The household survey shows that 536k full-time jobs were added in July, while part-time employment decreased by 402k. Since November 2007, when the household survey showed peak employment, full-time jobs have decreased by 286k and part-time jobs have increased by 2,507k.
Part-time employees made up 18.32% of the workforce in July, down from 18.60% in June.
Those part-time for economic reasons, workers who would prefer to be full-time but are involuntarily part-time, as a share of those part-time for noneconomic reasons was unchanged at 31.9%.
The unemployment rate (U-3) was 5.3% in July, unchanged from June.
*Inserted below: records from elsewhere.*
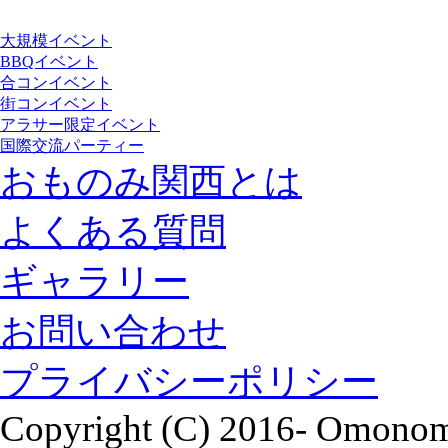
大規模イベント
BBQイベント
合コンイベント
街コンイベント
アラサー限定イベント
国際交流パーティー
おものみ関西とは
よくある質問
ギャラリー
お問い合わせ
プライバシーポリシー
Copyright (C) 2016- Omonomi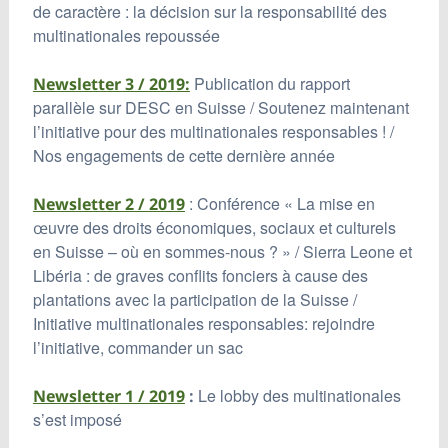
de caractère : la décision sur la responsabilité des
multinationales repoussée
Publication du rapport
Newsletter 3 / 2019:
parallèle sur DESC en Suisse / Soutenez maintenant
l’initiative pour des multinationales responsables ! /
Nos engagements de cette dernière année
: Conférence « La mise en
Newsletter 2 / 2019
œuvre des droits économiques, sociaux et culturels
en Suisse – où en sommes-nous ? » / Sierra Leone et
Libéria : de graves conflits fonciers à cause des
plantations avec la participation de la Suisse /
Initiative multinationales responsables: rejoindre
l’initiative, commander un sac
Le lobby des multinationales
Newsletter 1 / 2019
:
s’est imposé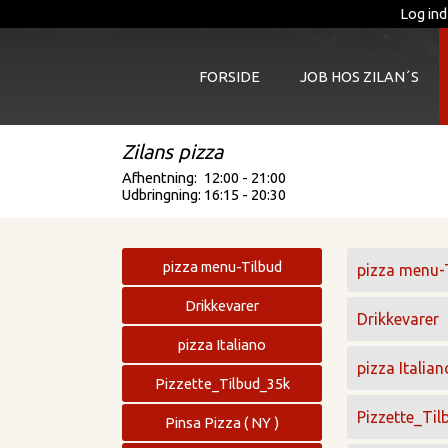
Log ind
FORSIDE
JOB HOS ZILAN´S
Zilans pizza
Afhentning:
12:00 - 21:00
Udbringning:
16:15 - 20:30
pizza menu-Tilbud
pizza menu-
Drikkevarer
Drikkevarer
pizza Italiano
pizza Italian
Pizzette_Tilbud_35k
Pizzette_Ti
Pinsa Pizza ( NY )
The broader unemployment rate (U-6) decreased to 10.4% from 10.5%.
The spread between the U-6 and U-3, or underemployment spread, decreased to 5.1%.
Youth unemployment continues to be volatile.
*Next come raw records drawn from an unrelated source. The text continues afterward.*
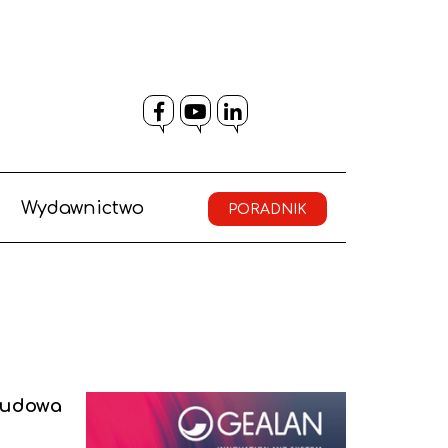
Facebook
YouTube
LinkedIn
Wydawnictwo
PORADNIK
zbudowa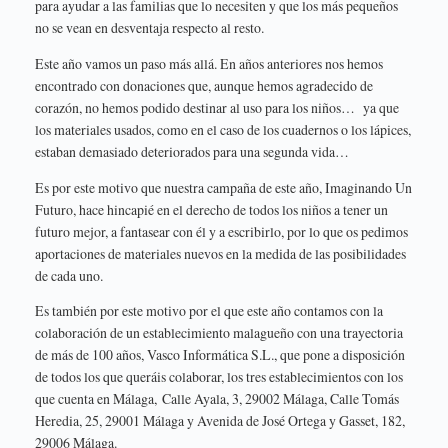
para ayudar a las familias que lo necesiten y que los más pequeños
no se vean en desventaja respecto al resto.
Este año vamos un paso más allá. En años anteriores nos hemos
encontrado con donaciones que, aunque hemos agradecido de
corazón, no hemos podido destinar al uso para los niños… ya que
los materiales usados, como en el caso de los cuadernos o los lápices,
estaban demasiado deteriorados para una segunda vida…
Es por este motivo que nuestra campaña de este año, Imaginando Un
Futuro, hace hincapié en el derecho de todos los niños a tener un
futuro mejor, a fantasear con él y a escribirlo, por lo que os pedimos
aportaciones de materiales nuevos en la medida de las posibilidades
de cada uno.
Es también por este motivo por el que este año contamos con la
colaboración de un establecimiento malagueño con una trayectoria
de más de 100 años, Vasco Informática S.L., que pone a disposición
de todos los que queráis colaborar, los tres establecimientos con los
que cuenta en Málaga, Calle Ayala, 3, 29002 Málaga, Calle Tomás
Heredia, 25, 29001 Málaga y Avenida de José Ortega y Gasset, 182,
29006 Málaga.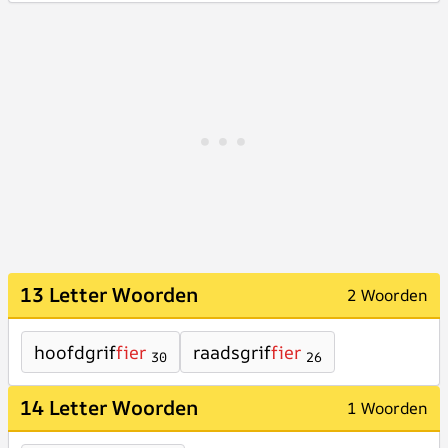
13 Letter Woorden
2 Woorden
hoofdgrif
fier
raadsgrif
fier
30
26
14 Letter Woorden
1 Woorden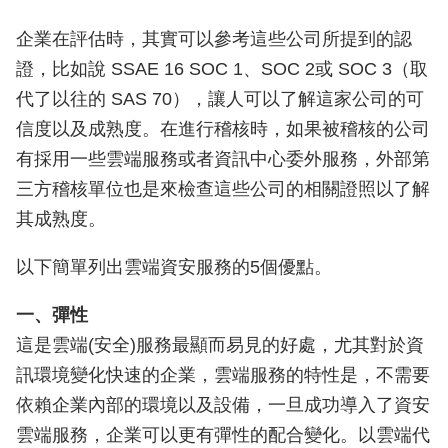
企業在評估時，其實可以參考這些公司所提到的認
證，比如說 SSAE 16 SOC 1、SOC 2或 SOC 3（取
代了以往的 SAS 70），讓人可以了解這家公司的可
信度以及成熟度。在進行稽核時，如果被稽核的公司
有採用一些雲端服務或者資訊中心委外服務，外部第
三方稽核單位也是來檢查這些公司的相關證照以了解
其成熟度。
以下簡單列出雲端資安服務的5個優點。
一、彈性
這是雲端(安全)服務最顯而易見的好處，尤其對於資
訊環境變化快速的企業，雲端服務的特性是，不需要
依賴企業內部的環境以及設備，一旦成功導入了資安
雲端服務，企業可以更有彈性的配合變化。以雲端代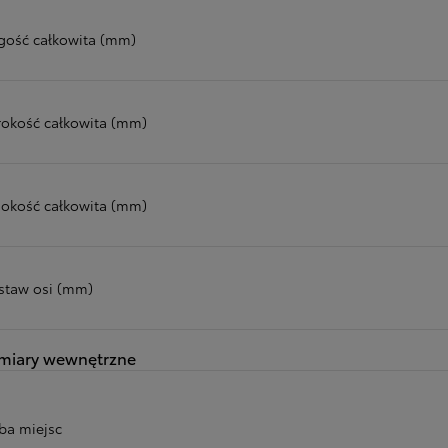
gość całkowita (mm)
rokość całkowita (mm)
okość całkowita (mm)
staw osi (mm)
miary wewnętrzne
zba miejsc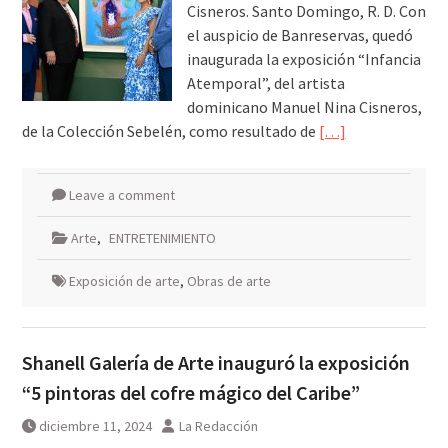
Cisneros. Santo Domingo, R. D. Con
el auspicio de Banreservas, quedó
inaugurada la exposición “Infancia
Atemporal”, del artista
dominicano Manuel Nina Cisneros,
de la Colección Sebelén, como resultado de
[…]
Leave a comment
Arte
,
ENTRETENIMIENTO
Exposición de arte
,
Obras de arte
Shanell Galería de Arte inauguró la exposición
“5 pintoras del cofre mágico del Caribe”
diciembre 11, 2024
La Redacción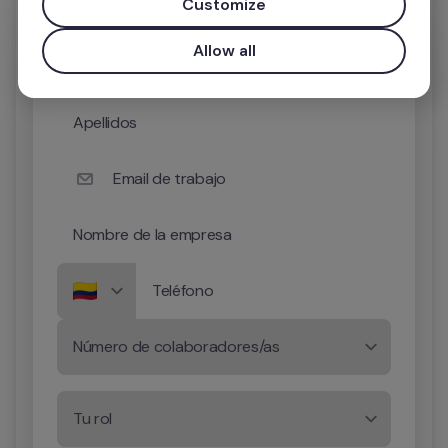
Customize
Nombre
Allow all
Apellidos
Email de trabajo
Nombre de la empresa
Teléfono
Número de colaboradores/as
Tu rol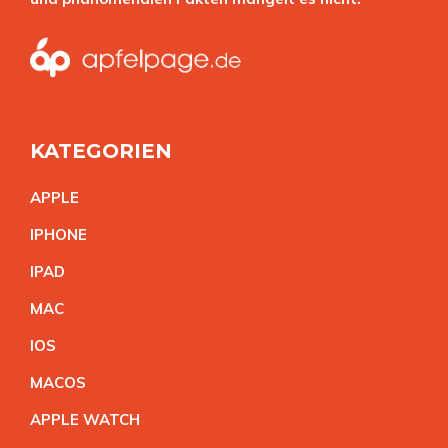
KATEGORIEN
APPL
E
IPHON
E
IPA
D
MA
C
IO
S
MACO
S
APPLE WATC
H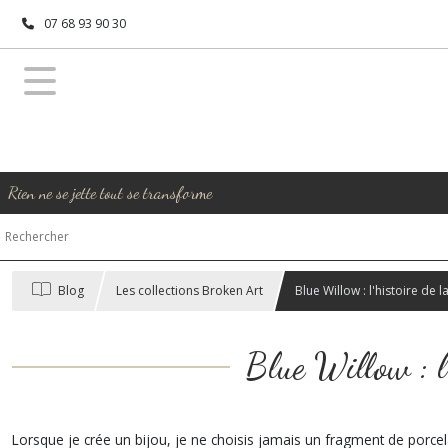
07 68 93 90 30
Rien ne se jette tout se transforme
Blog
Les collections Broken Art
Blue Willow : l'histoire de 
Blue Willow : l'
Lorsque je crée un bijou, je ne choisis jamais un fragment de porce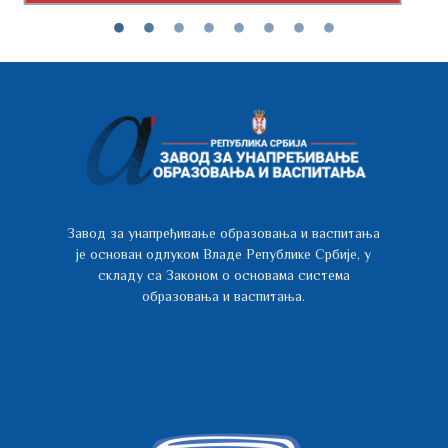
Завод за унапређивање образовања и васпитања
је основан одлуком Владе Републике Србије, у
складу са Законом о основама система
образовања и васпитања.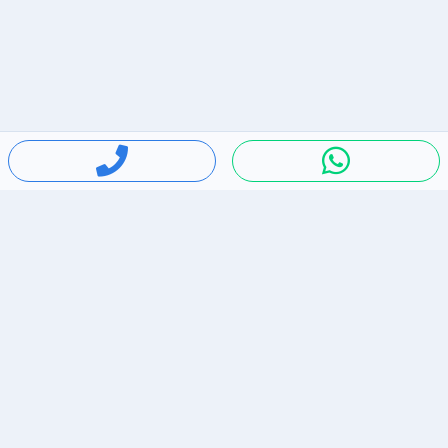
חיפושים פופולריים
ירידות מחירים
דירות להשכרה בתל אביב
סלולרי יד 2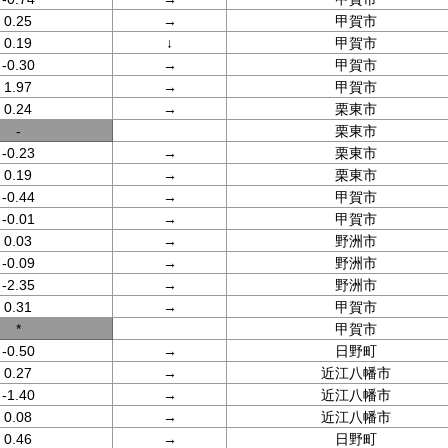
0.25
→
甲賀市
0.19
↓
甲賀市
-0.30
→
甲賀市
1.97
→
甲賀市
0.24
→
栗東市
-
栗東市
-0.23
→
栗東市
0.19
→
栗東市
-0.44
→
甲賀市
-0.01
→
甲賀市
0.03
→
野洲市
-0.09
→
野洲市
-2.35
→
野洲市
0.31
→
甲賀市
*
甲賀市
-0.50
→
日野町
0.27
→
近江八幡市
-1.40
→
近江八幡市
0.08
→
近江八幡市
0.46
→
日野町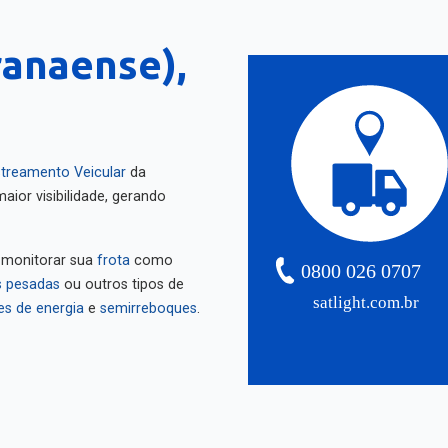
ranaense),
treamento Veicular
da
aior visibilidade, gerando
 monitorar sua
frota
como
0800 026 0707
 pesadas
ou outros tipos de
satlight.com.br
es de energia
e
semirreboques
.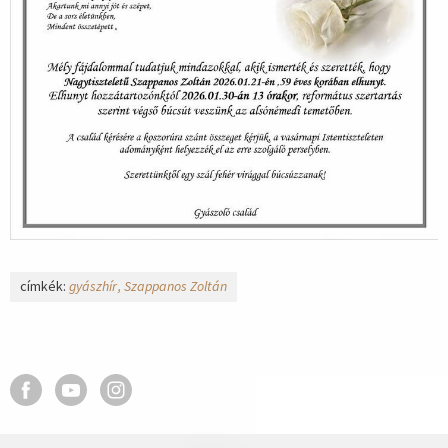
címkék:
gyászhír
Szappanos Zoltán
Unemployment for those with less than a high school diploma was at 8.3%.
Blacks continue to experience the highest unemployment rate at 9.1%.
The labor force participation rate was unchanged at 62.6%, while the employment-to-population ratio was also unchanged at 59.3%.
Participation among men was unchanged at 69.0% and participation among women was unchanged at 56.7%.
The participation rate for prime age workers (25-54) decreased to 80.7% from 80.8%.
Average weekly hours worked by production and supervisory employees was unchanged at 33.7, while average hourly earnings increased to $21.01 from $20.98. Average hourly earnings have increased 1.84% from a year ago.
Average duration of unemployment in July was 28.3 weeks, up from 28.1. This metric reached a high of 40.7 in 2011, and is still elevated by historical standards.
Of those unemployed, 41.5% have been so for 15 weeks or longer.